Exercise objective
Extend the email reply about blank primary key values in CSV rows, picking up after its last line.

Re: What to do when "primary key" cell values are blank

On 06/06/14 11:47, Tandy, Jeremy wrote:
> Hi Andy
>
> ... so it looks like I've got confused in my terminology:
>
> """\"The\" primary key is different in each pass.  The note in R-PrimaryKey does not meet our experiences."""
>
> ... and ...
>
> """\"Primary\" is being overloaded between uniquely identifying a row (structural to CSV files), and uniquely identifying an entity (modelling).  In denormalised data, entities might get repeated on different rows."""
>
> I've clearly been thinking about the "modelling" case not the "structural" case. Can you help me clarify with some suggested alternative text?
>

R-PrimaryKey seems to take a design position and I think there are 
alternatives depending on the data and intent.

Maybe drop these 2 items that seem to me to be one specific choice that 
is not always the right one for all conversions:

----
Where a row contains a primary key cell that is blank or empty, that row 
shall be ignored.
----

because an alternative approach is to generate a primary key anyway 
(e.g. UUID based or based on row number).  This may be patched up later 
or not.  Skipping looses the information.



I think data is as clean as this seems to see it:
----
Note

Assumption that a row within a CSV file describes a single entity for 
which a primary key can be assigned.
----

In the hierarchy extraction example, there is a deduced identifier for 
the "11-1011.03" row could induce another triple subject.

soc:11-1011.00 skos:narrower soc:11-1011.03 .

(using :narrower, not :broader)

In the Land registry example, a transaction row has the address on it 
but the address can be used multiple places.  There are two entities in 
the row (imagine a conversion that just extracted the addresses).

In order to share the address, the subject URI for an address is a hash 
of its parts and in the RDF is a separate entity to the transaction 
record.  That's it's "primary key" - not the transaction's "primary key".

	Andy

> Thanks in anticipation.

Entries
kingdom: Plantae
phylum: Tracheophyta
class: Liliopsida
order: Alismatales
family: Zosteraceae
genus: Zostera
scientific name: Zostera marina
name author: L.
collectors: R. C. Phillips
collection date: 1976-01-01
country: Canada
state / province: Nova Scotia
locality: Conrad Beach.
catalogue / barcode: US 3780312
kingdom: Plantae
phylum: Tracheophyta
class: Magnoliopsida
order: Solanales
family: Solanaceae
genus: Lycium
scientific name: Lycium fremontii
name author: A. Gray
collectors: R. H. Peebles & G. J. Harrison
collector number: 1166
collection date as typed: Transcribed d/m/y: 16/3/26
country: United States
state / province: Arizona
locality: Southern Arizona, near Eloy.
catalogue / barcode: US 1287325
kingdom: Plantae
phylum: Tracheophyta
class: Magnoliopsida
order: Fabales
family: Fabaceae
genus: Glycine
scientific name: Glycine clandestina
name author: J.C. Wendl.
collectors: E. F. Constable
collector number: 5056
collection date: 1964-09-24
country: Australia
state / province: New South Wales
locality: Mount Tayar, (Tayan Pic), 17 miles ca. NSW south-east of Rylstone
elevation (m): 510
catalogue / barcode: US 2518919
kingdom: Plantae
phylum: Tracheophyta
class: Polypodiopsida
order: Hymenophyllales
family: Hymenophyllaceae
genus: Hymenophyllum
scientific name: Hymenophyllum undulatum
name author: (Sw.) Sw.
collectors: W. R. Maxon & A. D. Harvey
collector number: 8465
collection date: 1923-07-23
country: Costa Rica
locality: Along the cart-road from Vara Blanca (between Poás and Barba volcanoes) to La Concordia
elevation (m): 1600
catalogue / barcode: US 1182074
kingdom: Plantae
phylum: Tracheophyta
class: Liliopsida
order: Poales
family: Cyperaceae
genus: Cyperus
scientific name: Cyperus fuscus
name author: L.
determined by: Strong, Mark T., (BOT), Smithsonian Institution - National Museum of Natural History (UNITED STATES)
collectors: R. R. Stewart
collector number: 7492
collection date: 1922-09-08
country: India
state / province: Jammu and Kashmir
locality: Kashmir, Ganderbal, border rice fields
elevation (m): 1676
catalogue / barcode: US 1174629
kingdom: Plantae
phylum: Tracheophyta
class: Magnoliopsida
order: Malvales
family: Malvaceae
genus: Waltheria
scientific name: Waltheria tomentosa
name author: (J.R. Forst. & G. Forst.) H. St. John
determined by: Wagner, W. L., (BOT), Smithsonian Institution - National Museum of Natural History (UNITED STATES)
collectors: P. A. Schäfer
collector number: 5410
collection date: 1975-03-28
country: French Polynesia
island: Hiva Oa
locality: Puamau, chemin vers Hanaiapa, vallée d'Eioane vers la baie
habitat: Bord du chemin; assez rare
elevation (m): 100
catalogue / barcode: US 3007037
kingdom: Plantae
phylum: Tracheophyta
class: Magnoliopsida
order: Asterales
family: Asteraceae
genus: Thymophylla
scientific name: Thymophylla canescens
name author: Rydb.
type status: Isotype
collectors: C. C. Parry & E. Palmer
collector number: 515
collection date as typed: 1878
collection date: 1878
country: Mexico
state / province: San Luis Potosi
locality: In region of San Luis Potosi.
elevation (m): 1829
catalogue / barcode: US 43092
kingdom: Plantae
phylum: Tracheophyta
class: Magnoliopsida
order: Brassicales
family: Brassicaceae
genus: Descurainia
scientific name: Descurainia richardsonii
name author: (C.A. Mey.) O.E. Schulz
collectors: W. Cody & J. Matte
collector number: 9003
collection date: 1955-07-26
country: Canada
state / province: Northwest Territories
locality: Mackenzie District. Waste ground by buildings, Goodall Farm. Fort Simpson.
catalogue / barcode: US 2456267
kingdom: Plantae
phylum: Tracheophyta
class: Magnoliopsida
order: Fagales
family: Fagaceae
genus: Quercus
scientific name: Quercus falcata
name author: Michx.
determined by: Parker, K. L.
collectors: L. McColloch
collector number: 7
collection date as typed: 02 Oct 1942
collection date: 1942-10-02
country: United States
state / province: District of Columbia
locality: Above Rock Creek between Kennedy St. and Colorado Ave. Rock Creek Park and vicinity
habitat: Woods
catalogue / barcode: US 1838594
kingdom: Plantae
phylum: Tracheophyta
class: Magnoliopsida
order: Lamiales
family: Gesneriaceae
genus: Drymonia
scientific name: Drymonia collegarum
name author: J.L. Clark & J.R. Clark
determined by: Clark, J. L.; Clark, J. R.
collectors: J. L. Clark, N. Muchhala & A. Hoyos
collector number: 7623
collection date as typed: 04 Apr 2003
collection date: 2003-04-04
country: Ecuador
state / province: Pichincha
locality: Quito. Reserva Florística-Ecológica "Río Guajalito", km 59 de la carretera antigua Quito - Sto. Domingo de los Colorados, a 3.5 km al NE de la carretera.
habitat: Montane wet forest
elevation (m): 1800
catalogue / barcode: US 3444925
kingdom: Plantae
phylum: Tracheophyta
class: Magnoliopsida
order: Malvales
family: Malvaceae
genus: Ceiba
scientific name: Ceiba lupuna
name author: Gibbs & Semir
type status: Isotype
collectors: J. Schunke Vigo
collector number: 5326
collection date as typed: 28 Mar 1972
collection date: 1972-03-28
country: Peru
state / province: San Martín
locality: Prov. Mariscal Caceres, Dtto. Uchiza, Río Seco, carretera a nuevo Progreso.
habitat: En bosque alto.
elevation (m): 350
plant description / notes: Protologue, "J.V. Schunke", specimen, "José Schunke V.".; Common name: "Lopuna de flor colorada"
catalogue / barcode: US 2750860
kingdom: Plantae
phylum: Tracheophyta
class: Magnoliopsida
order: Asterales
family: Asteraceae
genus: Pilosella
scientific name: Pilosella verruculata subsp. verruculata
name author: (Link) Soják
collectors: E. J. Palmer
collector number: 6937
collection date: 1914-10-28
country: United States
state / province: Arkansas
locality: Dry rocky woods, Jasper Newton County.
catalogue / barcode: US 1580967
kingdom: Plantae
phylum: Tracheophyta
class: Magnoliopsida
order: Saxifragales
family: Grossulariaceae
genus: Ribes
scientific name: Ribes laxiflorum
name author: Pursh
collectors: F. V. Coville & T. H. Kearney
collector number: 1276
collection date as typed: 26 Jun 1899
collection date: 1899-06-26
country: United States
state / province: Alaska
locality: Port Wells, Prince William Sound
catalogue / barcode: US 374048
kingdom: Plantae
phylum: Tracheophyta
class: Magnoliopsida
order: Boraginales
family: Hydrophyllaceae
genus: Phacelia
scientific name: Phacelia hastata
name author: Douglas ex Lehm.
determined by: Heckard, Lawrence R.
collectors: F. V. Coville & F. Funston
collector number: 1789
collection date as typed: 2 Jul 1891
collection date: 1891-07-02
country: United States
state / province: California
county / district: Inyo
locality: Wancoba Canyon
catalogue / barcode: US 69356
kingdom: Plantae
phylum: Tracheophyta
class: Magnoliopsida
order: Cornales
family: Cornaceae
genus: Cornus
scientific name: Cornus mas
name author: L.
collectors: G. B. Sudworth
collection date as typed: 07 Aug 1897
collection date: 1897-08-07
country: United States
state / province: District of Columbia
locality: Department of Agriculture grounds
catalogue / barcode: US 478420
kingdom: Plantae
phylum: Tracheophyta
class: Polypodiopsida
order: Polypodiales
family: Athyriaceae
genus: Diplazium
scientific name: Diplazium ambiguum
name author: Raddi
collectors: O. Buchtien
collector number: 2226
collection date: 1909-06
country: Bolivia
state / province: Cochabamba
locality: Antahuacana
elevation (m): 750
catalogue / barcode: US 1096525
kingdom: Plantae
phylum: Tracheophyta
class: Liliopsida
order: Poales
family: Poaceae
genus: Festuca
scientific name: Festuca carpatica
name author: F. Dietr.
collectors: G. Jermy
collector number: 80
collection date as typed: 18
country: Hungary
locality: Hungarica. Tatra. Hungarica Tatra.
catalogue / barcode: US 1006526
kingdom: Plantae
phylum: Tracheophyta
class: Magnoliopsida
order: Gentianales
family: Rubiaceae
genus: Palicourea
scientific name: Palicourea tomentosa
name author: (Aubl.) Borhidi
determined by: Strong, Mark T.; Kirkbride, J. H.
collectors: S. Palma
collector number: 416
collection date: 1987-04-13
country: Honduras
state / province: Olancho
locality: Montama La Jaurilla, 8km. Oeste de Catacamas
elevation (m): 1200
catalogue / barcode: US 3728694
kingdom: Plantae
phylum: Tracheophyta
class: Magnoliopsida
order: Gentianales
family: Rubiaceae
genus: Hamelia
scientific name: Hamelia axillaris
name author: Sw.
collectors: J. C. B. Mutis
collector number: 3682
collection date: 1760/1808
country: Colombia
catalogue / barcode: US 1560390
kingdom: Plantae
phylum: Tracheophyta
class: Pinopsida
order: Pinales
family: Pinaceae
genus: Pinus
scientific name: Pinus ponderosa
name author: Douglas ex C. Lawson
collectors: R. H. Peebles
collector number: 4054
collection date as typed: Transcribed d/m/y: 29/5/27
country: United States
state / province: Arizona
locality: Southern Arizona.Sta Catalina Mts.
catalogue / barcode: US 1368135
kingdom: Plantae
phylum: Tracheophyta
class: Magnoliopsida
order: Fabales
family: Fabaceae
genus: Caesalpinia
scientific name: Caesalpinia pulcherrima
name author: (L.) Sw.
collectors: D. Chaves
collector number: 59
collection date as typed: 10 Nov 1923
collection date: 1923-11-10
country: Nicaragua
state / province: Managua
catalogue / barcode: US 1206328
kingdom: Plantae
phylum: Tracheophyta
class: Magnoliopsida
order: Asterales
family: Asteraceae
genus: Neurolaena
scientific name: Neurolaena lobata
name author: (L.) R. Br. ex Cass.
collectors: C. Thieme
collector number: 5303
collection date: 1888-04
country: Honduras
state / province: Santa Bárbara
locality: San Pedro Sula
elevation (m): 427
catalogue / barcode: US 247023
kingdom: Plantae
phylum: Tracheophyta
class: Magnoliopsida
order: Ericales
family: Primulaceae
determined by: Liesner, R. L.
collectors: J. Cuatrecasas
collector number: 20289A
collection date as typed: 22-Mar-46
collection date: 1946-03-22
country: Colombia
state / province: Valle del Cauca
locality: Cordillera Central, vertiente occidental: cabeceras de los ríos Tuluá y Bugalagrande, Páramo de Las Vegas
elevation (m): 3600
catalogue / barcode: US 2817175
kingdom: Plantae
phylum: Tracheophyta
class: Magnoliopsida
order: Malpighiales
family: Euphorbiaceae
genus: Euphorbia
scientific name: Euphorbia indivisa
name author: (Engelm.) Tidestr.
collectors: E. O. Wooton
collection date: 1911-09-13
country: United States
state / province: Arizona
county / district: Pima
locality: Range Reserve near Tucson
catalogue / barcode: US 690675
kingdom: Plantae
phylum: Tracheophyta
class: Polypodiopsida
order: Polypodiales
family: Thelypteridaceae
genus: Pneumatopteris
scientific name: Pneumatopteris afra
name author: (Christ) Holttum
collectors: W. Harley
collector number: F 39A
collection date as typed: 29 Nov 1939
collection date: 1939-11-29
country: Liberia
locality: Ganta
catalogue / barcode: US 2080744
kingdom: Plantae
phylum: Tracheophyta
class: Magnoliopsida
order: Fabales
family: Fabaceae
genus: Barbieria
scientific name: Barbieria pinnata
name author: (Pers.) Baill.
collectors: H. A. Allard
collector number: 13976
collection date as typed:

Written response
>
> Jeremy
>
>
>
>> -----Original Message-----
>> From: Andy Seaborne [mailto:andy@apache.org]
>> Sent: 06 June 2014 10:23
>> To: public-csv-wg@w3.org
>> Subject: Re: What to do when "primary key" cell values are blank
>>
>> On 06/06/14 09:53, Tandy, Jeremy wrote:
>>> Hi - when putting together Use Case #24 - Expressing a hierarchy
>> within occupational listings [1] I was considering how primary key
>> behaviour might work. In this use case, there are four different types
>> of entity described in a single CSV file. I inferred that we might
>> apply four different templates to pull out the relevant contents and
>> transform into RDF. A given row describes _one of_ the types of entity,
>> meaning that the primary key column asserted, say, for extracting "SOC
>> Major Group" concepts will often be blank.
>>>
>>> I have stated in the use case that:
>>>> Where the value in the designated primary key column is blank, the
>> row is ignored.
>>>
>>> I have also added this constraint to the primary key requirement [2].
>>>
>>> Please advise is this is inappropriate!
>>
>> We use template conversion - we often run multiple templates on the
>> same CSV, essentially extracting different kinds of entity on each
>> pass.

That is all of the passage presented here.